Input:
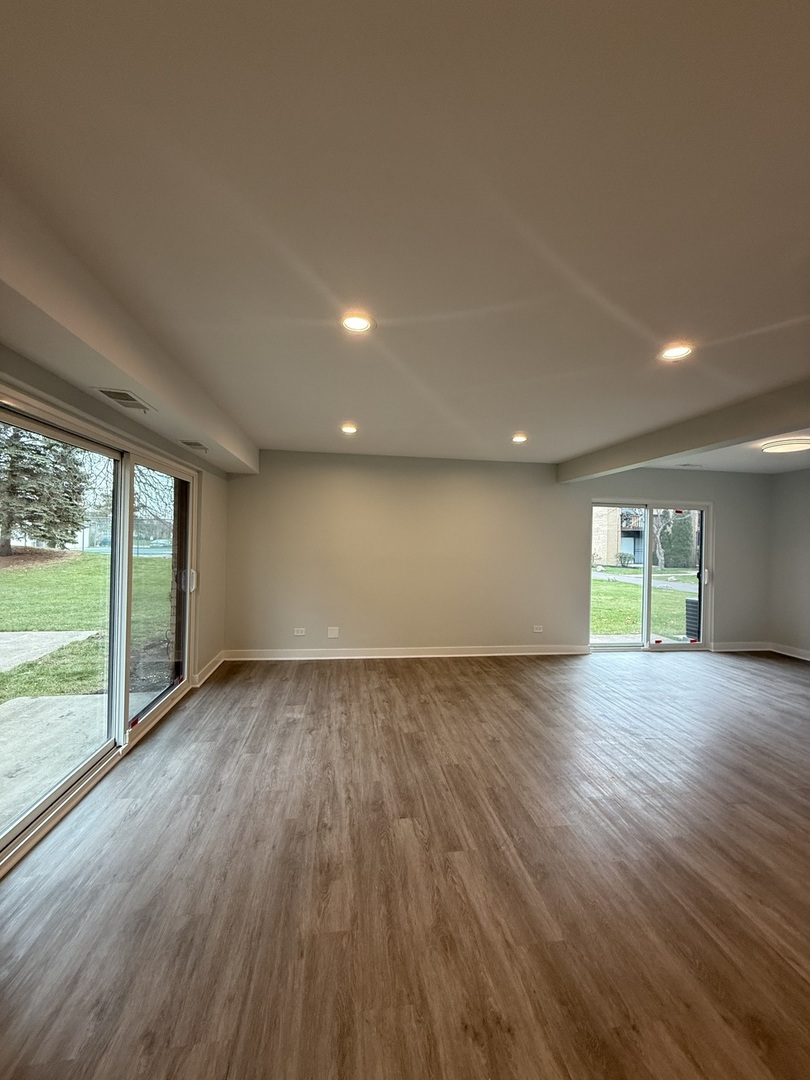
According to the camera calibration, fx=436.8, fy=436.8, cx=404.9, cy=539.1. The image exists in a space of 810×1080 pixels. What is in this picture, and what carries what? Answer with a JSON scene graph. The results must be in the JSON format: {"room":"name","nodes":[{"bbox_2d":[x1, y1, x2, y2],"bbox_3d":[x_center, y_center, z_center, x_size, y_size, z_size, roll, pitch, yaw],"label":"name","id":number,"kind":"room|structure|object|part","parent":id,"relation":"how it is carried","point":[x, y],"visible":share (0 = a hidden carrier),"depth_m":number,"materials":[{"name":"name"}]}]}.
{"room":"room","nodes":[
{"label":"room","id":0,"kind":"room"},
{"bbox_2d":[0,336,230,866],"bbox_3d":[-1.655,0.198,1.374,0.192,2.475,7.359,1,0,-7],"label":"left wall","id":1,"kind":"structure","parent":0,"point":[63,386],"depth_m":3.94,"materials":[{"name":"beige paint"}]},
{"bbox_2d":[0,390,196,875],"bbox_3d":[-1.966,0.394,2.917,0.170,2.022,2.367,1,0,-7],"label":"sliding glass door","id":2,"kind":"structure","parent":1,"relation":"in","point":[21,824],"depth_m":2.91,"materials":[{"name":"glass"}]},
{"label":"glass panel","id":3,"kind":"part","parent":2,"relation":"part of","materials":[{"name":"glass"}]},
{"bbox_3d":[-1.996,0.491,3.631,0.068,2.145,1.240,1,0,-7],"label":"glass panel","id":4,"kind":"part","parent":2,"relation":"part of","materials":[{"name":"glass"}]},
{"bbox_3d":[-1.991,0.386,4.083,0.076,0.202,0.073,1,0,-7],"label":"door handle","id":5,"kind":"part","parent":2,"relation":"part of","materials":[{"name":"white metal"}]},
{"bbox_2d":[192,651,224,687],"bbox_3d":[-2.035,1.341,4.584,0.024,0.116,0.962,1,0,-7],"label":"baseboard","id":6,"kind":"structure","parent":1,"relation":"attached to","point":[214,661],"depth_m":4.49,"materials":[{"name":"white paint"}]},
{"bbox_2d":[0,649,809,1079],"bbox_3d":[1.934,1.550,1.534,7.608,0.121,8.362,1,0,-7],"label":"floor","id":7,"kind":"structure","parent":0,"point":[648,672],"depth_m":1.85,"materials":[{"name":"brown wood"}]},
{"bbox_2d":[0,0,809,471],"bbox_3d":[1.570,-1.041,1.427,6.827,0.162,7.762,1,0,-7],"label":"ceiling","id":8,"kind":"structure","parent":0,"point":[521,409],"depth_m":1.29,"materials":[{"name":"white paint"}]},
{"bbox_2d":[0,180,256,474],"bbox_3d":[-1.417,-0.924,1.530,0.402,0.257,6.648,1,0,-7],"label":"ceiling beam","id":9,"kind":"structure","parent":8,"relation":"attached to","point":[139,375],"depth_m":1.82,"materials":[{"name":"paint"}]},
{"bbox_2d":[93,387,153,411],"bbox_3d":[-1.613,-0.806,2.518,0.169,0.012,0.347,1,0,-7],"label":"air vent","id":10,"kind":"object","parent":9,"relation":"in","point":[127,395],"visible":0.99,"depth_m":2.49,"materials":[{"name":"metal"}]},
{"bbox_2d":[179,439,207,450],"bbox_3d":[-1.782,-0.794,3.694,0.168,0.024,0.335,1,0,-7],"label":"air vent","id":11,"kind":"object","parent":9,"relation":"in","point":[190,443],"visible":0.99,"depth_m":3.66,"materials":[{"name":"metal"}]},
{"bbox_2d":[340,423,357,433],"bbox_3d":[-0.511,-1.002,3.959,0.167,0.033,0.169,1,0,-7],"label":"recessed light","id":12,"kind":"object","parent":8,"relation":"in","point":[350,429],"visible":0.98,"depth_m":3.95,"materials":[{"name":"white"}]},
{"bbox_2d":[340,312,375,333],"bbox_3d":[-0.228,-1.021,2.066,0.176,0.011,0.176,1,0,-7],"label":"recessed light","id":13,"kind":"object","parent":8,"relation":"in","point":[359,323],"visible":0.99,"depth_m":2.06,"materials":[{"name":"white"}]},
{"bbox_2d":[511,433,527,443],"bbox_3d":[1.105,-0.980,4.241,0.170,0.040,0.171,1,0,-7],"label":"recessed light","id":14,"kind":"object","parent":8,"relation":"in","point":[519,439],"visible":0.98,"depth_m":4.23,"materials":[{"name":"white"}]},
{"bbox_2d":[658,343,693,361],"bbox_3d":[1.429,-0.990,2.308,0.177,0.011,0.178,1,0,-7],"label":"recessed light","id":15,"kind":"object","parent":8,"relation":"in","point":[675,352],"visible":0.98,"depth_m":2.30,"materials":[{"name":"white"}]},
{"bbox_2d":[556,379,809,481],"bbox_3d":[2.593,-0.855,2.245,0.271,0.216,6.483,1,0,-7],"label":"ceiling beam","id":16,"kind":"structure","parent":8,"relation":"attached to","point":[675,450],"depth_m":3.41,"materials":[{"name":"paint"}]},
{"bbox_2d":[675,462,701,468],"bbox_3d":[3.565,-0.928,5.511,0.318,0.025,0.156,1,0,-7],"label":"ceiling vent","id":17,"kind":"object","parent":8,"relation":"in","point":[690,466],"visible":0.99,"depth_m":5.49,"materials":[{"name":"white metal"}]},
{"bbox_2d":[761,437,809,453],"bbox_3d":[3.707,-0.899,4.193,0.425,0.063,0.421,1,0,-7],"label":"ceiling light","id":18,"kind":"object","parent":8,"relation":"attached to","point":[786,445],"visible":1,"depth_m":4.14,"materials":[{"name":"white"}]},
{"bbox_2d":[225,449,775,658],"bbox_3d":[1.482,0.230,5.625,7.296,2.499,0.192,1,0,-7],"label":"back wall","id":19,"kind":"structure","parent":0,"point":[715,493],"depth_m":5.39,"materials":[{"name":"beige paint"}]},
{"bbox_2d":[293,627,305,636],"bbox_3d":[-1.264,1.102,5.209,0.124,0.090,0.021,1,0,-7],"label":"wall socket","id":20,"kind":"object","parent":19,"relation":"attached to","point":[299,634],"visible":0.99,"depth_m":5.20,"materials":[{"name":"white plastic"}]},
{"bbox_2d":[327,626,338,637],"bbox_3d":[-0.861,1.106,5.208,0.115,0.127,0.012,1,0,-7],"label":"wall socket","id":21,"kind":"object","parent":19,"relation":"attached to","point":[332,634],"visible":0.99,"depth_m":5.21,"materials":[{"name":"white plastic"}]},
{"bbox_2d":[221,644,588,661],"bbox_3d":[0.166,1.395,5.398,4.487,0.121,0.018,1,0,-7],"label":"baseboard","id":22,"kind":"structure","parent":19,"relation":"attached to","point":[490,650],"depth_m":5.35,"materials":[{"name":"white paint"}]},
{"bbox_2d":[532,624,543,633],"bbox_3d":[1.684,1.138,5.545,0.123,0.083,0.018,1,0,-7],"label":"wall socket","id":23,"kind":"object","parent":19,"relation":"attached to","point":[537,629],"visible":0.99,"depth_m":5.54,"materials":[{"name":"white plastic"}]},
{"bbox_2d":[588,501,711,651],"bbox_3d":[3.324,0.517,5.954,1.796,1.989,0.151,1,0,-7],"label":"sliding glass door","id":24,"kind":"structure","parent":19,"relation":"in","point":[646,570],"depth_m":5.96,"materials":[{"name":"clear glass"}]},
{"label":"glass panel","id":25,"kind":"part","parent":24,"relation":"part of","materials":[{"name":"glass"}]},
{"bbox_3d":[4.135,0.511,6.043,0.064,0.211,0.087,1,0,-7],"label":"door handle","id":26,"kind":"part","parent":24,"relation":"part of","materials":[{"name":"white metal"}]},
{"bbox_2d":[712,641,768,651],"bbox_3d":[4.494,1.467,5.953,1.130,0.118,0.019,1,0,-7],"label":"baseboard","id":27,"kind":"structure","parent":19,"relation":"attached to","point":[733,650],"depth_m":5.97,"materials":[{"name":"white paint"}]},
{"bbox_2d":[767,469,809,659],"bbox_3d":[5.517,0.317,2.956,0.174,2.491,6.496,1,0,-7],"label":"right wall","id":28,"kind":"structure","parent":0,"point":[786,482],"depth_m":5.73,"materials":[{"name":"grey paint"}]},
{"bbox_2d":[769,642,809,661],"bbox_3d":[5.382,1.483,3.188,0.019,0.115,5.750,1,0,-7],"label":"baseboard","id":29,"kind":"structure","parent":28,"relation":"attached to","point":[808,659],"depth_m":5.73,"materials":[{"name":"white paint"}]},
{"label":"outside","id":30,"kind":"structure","parent":0,"visible":0},
{"bbox_2d":[0,688,165,836],"bbox_3d":[-2.924,1.523,2.208,2.762,0.133,3.813,1,0,-7],"label":"concrete patio","id":31,"kind":"structure","parent":30,"point":[54,699],"depth_m":3.12,"materials":[{"name":"grey concrete"}]},
{"bbox_2d":[0,552,169,702],"bbox_3d":[-24.328,0.990,11.412,58.351,1.070,63.868,1,0,-7],"label":"lawn","id":32,"kind":"structure","parent":30,"point":[12,572],"depth_m":8.48,"materials":[{"name":"green plant"}]},
{"bbox_2d":[0,420,87,556],"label":"tree","id":33,"kind":"object","parent":32,"relation":"on","point":[14,475],"visible":0.76,"materials":[{"name":"plant"}]},
{"bbox_2d":[0,629,99,675],"bbox_3d":[-5.707,1.469,4.971,2.722,0.211,3.246,1,0,-7],"label":"concrete walkway","id":34,"kind":"structure","parent":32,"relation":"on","point":[41,634],"depth_m":5.80,"materials":[{"name":"grey concrete"}]},
{"bbox_2d":[591,506,645,567],"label":"building","id":35,"kind":"structure","parent":30,"point":[635,525],"materials":[{"name":"brick"}]},
{"bbox_2d":[591,567,695,637],"label":"lawn","id":36,"kind":"structure","parent":30,"point":[633,588],"depth_m":11.36,"materials":[{"name":"green plant"}]},
{"bbox_2d":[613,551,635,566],"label":"shrub","id":37,"kind":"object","parent":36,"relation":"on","point":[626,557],"visible":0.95,"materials":[{"name":"plant"}]},
{"bbox_2d":[651,508,674,570],"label":"tree","id":38,"kind":"object","parent":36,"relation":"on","point":[657,552],"visible":0.44,"materials":[{"name":"plant"}]},
{"bbox_2d":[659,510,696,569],"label":"tree","id":39,"kind":"object","parent":36,"relation":"on","point":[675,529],"visible":0.47,"materials":[{"name":"green plant"}]},
{"bbox_2d":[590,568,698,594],"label":"walkway","id":40,"kind":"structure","parent":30,"point":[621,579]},
{"label":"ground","id":41,"kind":"structure","parent":30,"visible":0},
{"bbox_2d":[685,597,699,639],"bbox_3d":[4.999,1.356,7.299,0.493,0.680,0.410,1,0,-7],"label":"air conditioner unit","id":42,"kind":"object","parent":41,"relation":"on","point":[695,602],"visible":0.43,"depth_m":7.26,"materials":[{"name":"black metal"}]}
]}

Task goal: Every line of the listing that holds the string "panel" counts once. Give the total alone.

Answer to this task: 3